A psicoterapia é um espaço seguro para explorar estes traços, compreender as suas origens, frequentemente ligadas a inseguranças precoces, experiências de desvalorização ou dinâmicas familiares disfuncionais, e construir formas mais equilibradas de estar no mundo. Também pode ser útil refletir sobre algumas questões. Por exemplo, sinto que sou mais especial ou importante do que os outros? Tenho uma necessidade constante de ser admirado ou elogiado? Reajo mal à crítica, com hostilidade ou com desprezo? Costumo usar os outros para atingir os meus objetivos? Tenho dificuldade em reconhecer as necessidades ou emoções dos outros? Sinto inveja das conquistas dos outros, ou acredito que me invejam?

Responder “sim” a uma ou mais das perguntas anteriores não significa que tenha uma perturbação narcísica. O mais importante é perceber a frequência com que estes comportamentos surgem, a sua intensidade e o impacto que têm na vida pessoal e profissional. Existe, afinal, um narcisismo “normal” e até saudável, todos precisamos de alguma validação externa para desenvolver autoestima, ambição e autoconfiança. Gostar de si próprio ou sentir orgulho nas suas conquistas não é, por si só, um sinal de narcisismo patológico. O problema surge quando a autoestima depende exclusivamente da aprovação dos outros ou quando o “eu” apaga o “outro”, comprometendo a empatia, a reciprocidade e os limites.

A pergunta “Sou uma pessoa narcísica?” não tem uma resposta simples ou imediata. Mas a capacidade de a fazer já é, em si, um sinal de maturidade emocional. E talvez a mudança comece aí.

Sugestões:

Falar com um psicólogo ou um psiquiatra não é um exagero. Pare e observe os seus padrões de comportamento. Tente perceber se são pontuais ou repetidos, e como têm impacto nos outros. Se reconhece padrões rígidos de comportamento, dificuldades nas relações ou sentimentos de vazio persistente, procurar apoio profissional é um sinal de coragem, não de fraqueza.
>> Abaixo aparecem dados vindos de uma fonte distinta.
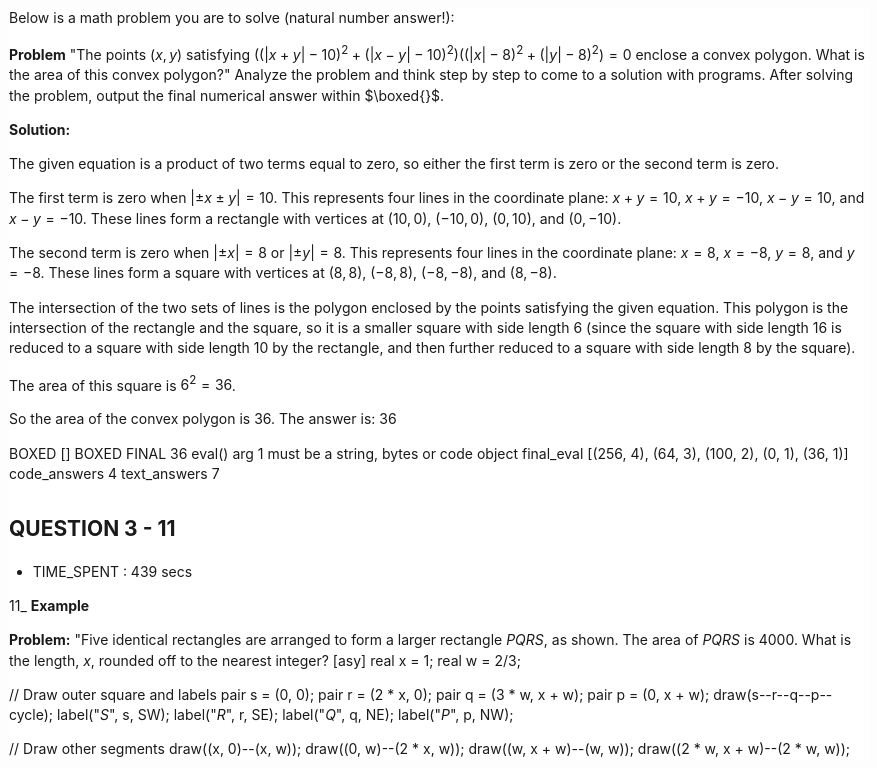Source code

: Below is a math problem you are to solve (natural number answer!):

**Problem**
"The points $\left(x, y\right)$ satisfying $((\vert x + y \vert - 10)^2 + ( \vert x - y \vert - 10)^2)((\vert x \vert - 8)^2 + ( \vert y \vert - 8)^2) = 0$ enclose a convex polygon. What is the area of this convex polygon?"
Analyze the problem and think step by step to come to a solution with programs. After solving the problem, output the final numerical answer within $\boxed{}$.

**Solution:**


The given equation is a product of two terms equal to zero, so either the first term is zero or the second term is zero.

The first term is zero when $|\pm x \pm y| = 10$. This represents four lines in the coordinate plane: $x + y = 10$, $x + y = -10$, $x - y = 10$, and $x - y = -10$. These lines form a rectangle with vertices at $(10, 0)$, $(-10, 0)$, $(0, 10)$, and $(0, -10)$.

The second term is zero when $|\pm x| = 8$ or $|\pm y| = 8$. This represents four lines in the coordinate plane: $x = 8$, $x = -8$, $y = 8$, and $y = -8$. These lines form a square with vertices at $(8, 8)$, $(-8, 8)$, $(-8, -8)$, and $(8, -8)$.

The intersection of the two sets of lines is the polygon enclosed by the points satisfying the given equation. This polygon is the intersection of the rectangle and the square, so it is a smaller square with side length 6 (since the square with side length 16 is reduced to a square with side length 10 by the rectangle, and then further reduced to a square with side length 8 by the square).

The area of this square is $6^2 = 36$.

So the area of the convex polygon is 36. The answer is: $36$

BOXED []
BOXED FINAL 36
eval() arg 1 must be a string, bytes or code object final_eval
[(256, 4), (64, 3), (100, 2), (0, 1), (36, 1)]
code_answers 4 text_answers 7



## QUESTION 3 - 11 
- TIME_SPENT : 439 secs

11_
**Example**

**Problem:** 
"Five identical rectangles are arranged to form a larger rectangle $PQRS$, as shown.  The area of $PQRS$ is $4000$.  What is the length, $x$, rounded off to the nearest integer? [asy]
real x = 1; real w = 2/3;

// Draw outer square and labels
pair s = (0, 0); pair r = (2 * x, 0); pair q = (3 * w, x + w); pair p = (0, x + w);
draw(s--r--q--p--cycle);
label("$S$", s, SW); label("$R$", r, SE); label("$Q$", q, NE); label("$P$", p, NW);

// Draw other segments
draw((x, 0)--(x, w));
draw((0, w)--(2 * x, w));
draw((w, x + w)--(w, w)); draw((2 * w, x + w)--(2 * w, w));
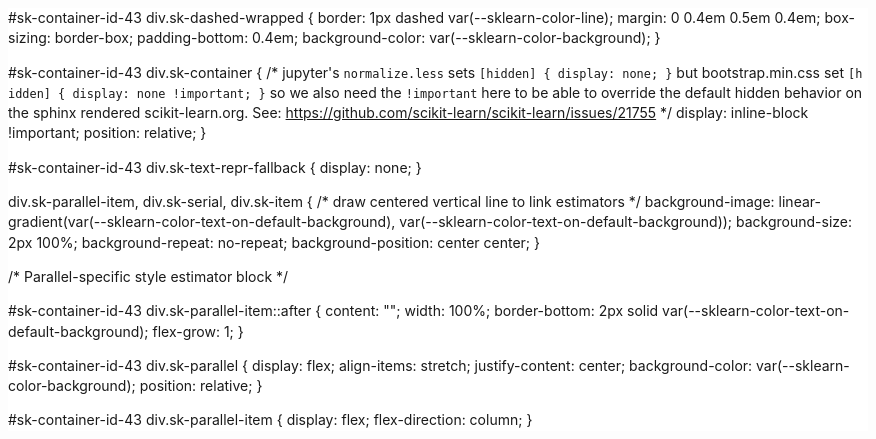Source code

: #sk-container-id-43 div.sk-dashed-wrapped {
  border: 1px dashed var(--sklearn-color-line);
  margin: 0 0.4em 0.5em 0.4em;
  box-sizing: border-box;
  padding-bottom: 0.4em;
  background-color: var(--sklearn-color-background);
}

#sk-container-id-43 div.sk-container {
  /* jupyter's `normalize.less` sets `[hidden] { display: none; }`
     but bootstrap.min.css set `[hidden] { display: none !important; }`
     so we also need the `!important` here to be able to override the
     default hidden behavior on the sphinx rendered scikit-learn.org.
     See: https://github.com/scikit-learn/scikit-learn/issues/21755 */
  display: inline-block !important;
  position: relative;
}

#sk-container-id-43 div.sk-text-repr-fallback {
  display: none;
}

div.sk-parallel-item,
div.sk-serial,
div.sk-item {
  /* draw centered vertical line to link estimators */
  background-image: linear-gradient(var(--sklearn-color-text-on-default-background), var(--sklearn-color-text-on-default-background));
  background-size: 2px 100%;
  background-repeat: no-repeat;
  background-position: center center;
}

/* Parallel-specific style estimator block */

#sk-container-id-43 div.sk-parallel-item::after {
  content: "";
  width: 100%;
  border-bottom: 2px solid var(--sklearn-color-text-on-default-background);
  flex-grow: 1;
}

#sk-container-id-43 div.sk-parallel {
  display: flex;
  align-items: stretch;
  justify-content: center;
  background-color: var(--sklearn-color-background);
  position: relative;
}

#sk-container-id-43 div.sk-parallel-item {
  display: flex;
  flex-direction: column;
}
Preste atenção às reações desproporcionadas. Sentir-se ameaçado perante uma crítica ou reagir com agressividade quando contrariado pode ser um sinal de que algo precisa de ser olhado com mais profundidade.

Quem está ao seu lado sente-se ouvido? Escutar verdadeiramente o outro, sem tentar dominar, corrigir ou desvalorizar, é um excelente termómetro das nossas relações e da nossa empatia. Valorize as conquistas dos outros sem se comparar. Admiração genuína não diminui o seu valor, apenas o enriquece.

Às vezes, o problema não é só connosco. Se cresceu num ambiente exigente, negligente ou marcado por relações instáveis, pode ter aprendido a proteger-se com estratégias que hoje já não servem, mas que ainda magoam.

Se se reconhece em comportamentos que causaram dor a alguém, não desista de si. Responsabilizar-se pelo impacto das suas ações é o primeiro passo para reparar e crescer. A mudança é possível, e começa por assumir essa vontade.